**EXERCISE**
Transcribe every record verbatim; no pictures.

-- MATERIALS PROVIDED follows --

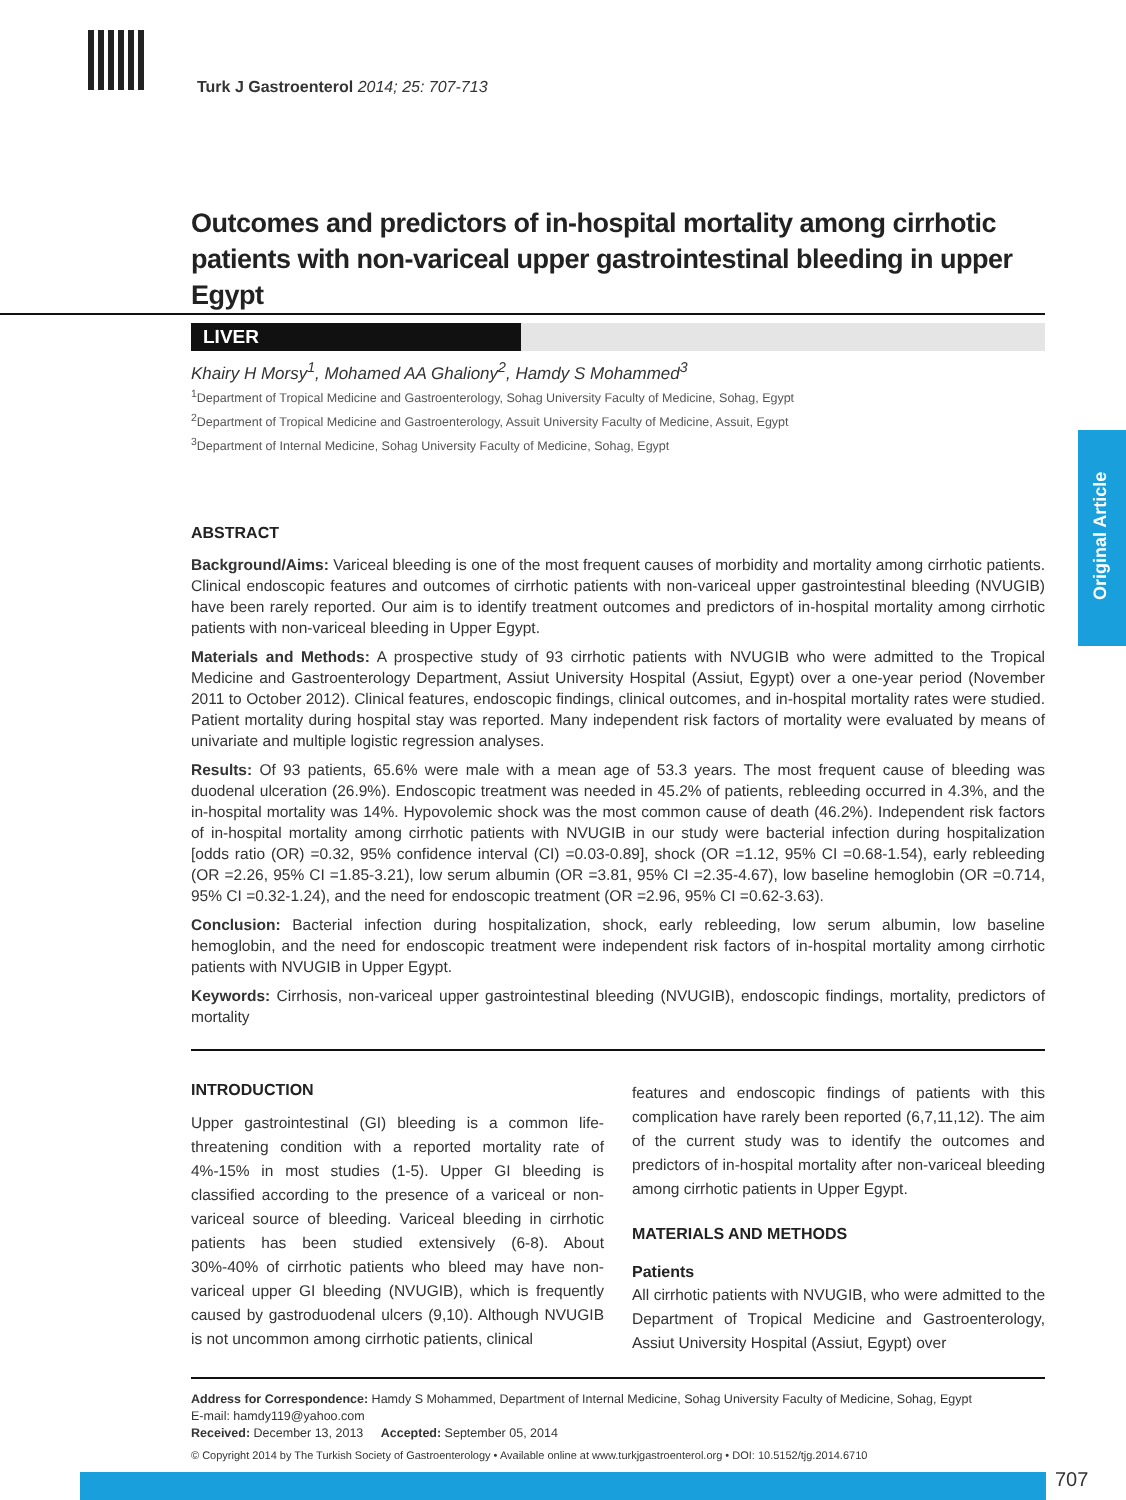Turk J Gastroenterol 2014; 25: 707-713
Outcomes and predictors of in-hospital mortality among cirrhotic patients with non-variceal upper gastrointestinal bleeding in upper Egypt
LIVER
Khairy H Morsy<sup>1</sup>, Mohamed AA Ghaliony<sup>2</sup>, Hamdy S Mohammed<sup>3</sup>
<sup>1</sup> Department of Tropical Medicine and Gastroenterology, Sohag University Faculty of Medicine, Sohag, Egypt
<sup>2</sup> Department of Tropical Medicine and Gastroenterology, Assuit University Faculty of Medicine, Assuit, Egypt
<sup>3</sup> Department of Internal Medicine, Sohag University Faculty of Medicine, Sohag, Egypt
ABSTRACT
Background/Aims: Variceal bleeding is one of the most frequent causes of morbidity and mortality among cirrhotic patients. Clinical endoscopic features and outcomes of cirrhotic patients with non-variceal upper gastrointestinal bleeding (NVUGIB) have been rarely reported. Our aim is to identify treatment outcomes and predictors of in-hospital mortality among cirrhotic patients with non-variceal bleeding in Upper Egypt.
Materials and Methods: A prospective study of 93 cirrhotic patients with NVUGIB who were admitted to the Tropical Medicine and Gastroenterology Department, Assiut University Hospital (Assiut, Egypt) over a one-year period (November 2011 to October 2012). Clinical features, endoscopic findings, clinical outcomes, and in-hospital mortality rates were studied. Patient mortality during hospital stay was reported. Many independent risk factors of mortality were evaluated by means of univariate and multiple logistic regression analyses.
Results: Of 93 patients, 65.6% were male with a mean age of 53.3 years. The most frequent cause of bleeding was duodenal ulceration (26.9%). Endoscopic treatment was needed in 45.2% of patients, rebleeding occurred in 4.3%, and the in-hospital mortality was 14%. Hypovolemic shock was the most common cause of death (46.2%). Independent risk factors of in-hospital mortality among cirrhotic patients with NVUGIB in our study were bacterial infection during hospitalization [odds ratio (OR) =0.32, 95% confidence interval (CI) =0.03-0.89], shock (OR =1.12, 95% CI =0.68-1.54), early rebleeding (OR =2.26, 95% CI =1.85-3.21), low serum albumin (OR =3.81, 95% CI =2.35-4.67), low baseline hemoglobin (OR =0.714, 95% CI =0.32-1.24), and the need for endoscopic treatment (OR =2.96, 95% CI =0.62-3.63).
Conclusion: Bacterial infection during hospitalization, shock, early rebleeding, low serum albumin, low baseline hemoglobin, and the need for endoscopic treatment were independent risk factors of in-hospital mortality among cirrhotic patients with NVUGIB in Upper Egypt.
Keywords: Cirrhosis, non-variceal upper gastrointestinal bleeding (NVUGIB), endoscopic findings, mortality, predictors of mortality
INTRODUCTION
Upper gastrointestinal (GI) bleeding is a common life-threatening condition with a reported mortality rate of 4%-15% in most studies (1-5). Upper GI bleeding is classified according to the presence of a variceal or non-variceal source of bleeding. Variceal bleeding in cirrhotic patients has been studied extensively (6-8). About 30%-40% of cirrhotic patients who bleed may have non-variceal upper GI bleeding (NVUGIB), which is frequently caused by gastroduodenal ulcers (9,10). Although NVUGIB is not uncommon among cirrhotic patients, clinical
features and endoscopic findings of patients with this complication have rarely been reported (6,7,11,12). The aim of the current study was to identify the outcomes and predictors of in-hospital mortality after non-variceal bleeding among cirrhotic patients in Upper Egypt.
MATERIALS AND METHODS
Patients
All cirrhotic patients with NVUGIB, who were admitted to the Department of Tropical Medicine and Gastroenterology, Assiut University Hospital (Assiut, Egypt) over
Address for Correspondence: Hamdy S Mohammed, Department of Internal Medicine, Sohag University Faculty of Medicine, Sohag, Egypt
E-mail: hamdy119@yahoo.com
Received: December 13, 2013 Accepted: September 05, 2014
© Copyright 2014 by The Turkish Society of Gastroenterology • Available online at www.turkjgastroenterol.org • DOI: 10.5152/tjg.2014.6710
Original Article
707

-- MATERIALS PROVIDED concluded --

**OUTPUT BELOW**
Turk J Gastroenterol 2014; 25: 707-713
Outcomes and predictors of in-hospital mortality among cirrhotic patients with non-variceal upper gastrointestinal bleeding in upper Egypt
LIVER
Khairy H Morsy<sup>1</sup>, Mohamed AA Ghaliony<sup>2</sup>, Hamdy S Mohammed<sup>3</sup>
<sup>1</sup> Department of Tropical Medicine and Gastroenterology, Sohag University Faculty of Medicine, Sohag, Egypt
<sup>2</sup> Department of Tropical Medicine and Gastroenterology, Assuit University Faculty of Medicine, Assuit, Egypt
<sup>3</sup> Department of Internal Medicine, Sohag University Faculty of Medicine, Sohag, Egypt
ABSTRACT
Background/Aims: Variceal bleeding is one of the most frequent causes of morbidity and mortality among cirrhotic patients. Clinical endoscopic features and outcomes of cirrhotic patients with non-variceal upper gastrointestinal bleeding (NVUGIB) have been rarely reported. Our aim is to identify treatment outcomes and predictors of in-hospital mortality among cirrhotic patients with non-variceal bleeding in Upper Egypt.
Materials and Methods: A prospective study of 93 cirrhotic patients with NVUGIB who were admitted to the Tropical Medicine and Gastroenterology Department, Assiut University Hospital (Assiut, Egypt) over a one-year period (November 2011 to October 2012). Clinical features, endoscopic findings, clinical outcomes, and in-hospital mortality rates were studied. Patient mortality during hospital stay was reported. Many independent risk factors of mortality were evaluated by means of univariate and multiple logistic regression analyses.
Results: Of 93 patients, 65.6% were male with a mean age of 53.3 years. The most frequent cause of bleeding was duodenal ulceration (26.9%). Endoscopic treatment was needed in 45.2% of patients, rebleeding occurred in 4.3%, and the in-hospital mortality was 14%. Hypovolemic shock was the most common cause of death (46.2%). Independent risk factors of in-hospital mortality among cirrhotic patients with NVUGIB in our study were bacterial infection during hospitalization [odds ratio (OR) =0.32, 95% confidence interval (CI) =0.03-0.89], shock (OR =1.12, 95% CI =0.68-1.54), early rebleeding (OR =2.26, 95% CI =1.85-3.21), low serum albumin (OR =3.81, 95% CI =2.35-4.67), low baseline hemoglobin (OR =0.714, 95% CI =0.32-1.24), and the need for endoscopic treatment (OR =2.96, 95% CI =0.62-3.63).
Conclusion: Bacterial infection during hospitalization, shock, early rebleeding, low serum albumin, low baseline hemoglobin, and the need for endoscopic treatment were independent risk factors of in-hospital mortality among cirrhotic patients with NVUGIB in Upper Egypt.
Keywords: Cirrhosis, non-variceal upper gastrointestinal bleeding (NVUGIB), endoscopic findings, mortality, predictors of mortality
INTRODUCTION
Upper gastrointestinal (GI) bleeding is a common life-threatening condition with a reported mortality rate of 4%-15% in most studies (1-5). Upper GI bleeding is classified according to the presence of a variceal or non-variceal source of bleeding. Variceal bleeding in cirrhotic patients has been studied extensively (6-8). About 30%-40% of cirrhotic patients who bleed may have non-variceal upper GI bleeding (NVUGIB), which is frequently caused by gastroduodenal ulcers (9,10). Although NVUGIB is not uncommon among cirrhotic patients, clinical
features and endoscopic findings of patients with this complication have rarely been reported (6,7,11,12). The aim of the current study was to identify the outcomes and predictors of in-hospital mortality after non-variceal bleeding among cirrhotic patients in Upper Egypt.
MATERIALS AND METHODS
Patients
All cirrhotic patients with NVUGIB, who were admitted to the Department of Tropical Medicine and Gastroenterology, Assiut University Hospital (Assiut, Egypt) over
Address for Correspondence: Hamdy S Mohammed, Department of Internal Medicine, Sohag University Faculty of Medicine, Sohag, Egypt
E-mail: hamdy119@yahoo.com
Received: December 13, 2013 Accepted: September 05, 2014
© Copyright 2014 by The Turkish Society of Gastroenterology • Available online at www.turkjgastroenterol.org • DOI: 10.5152/tjg.2014.6710
Original Article
707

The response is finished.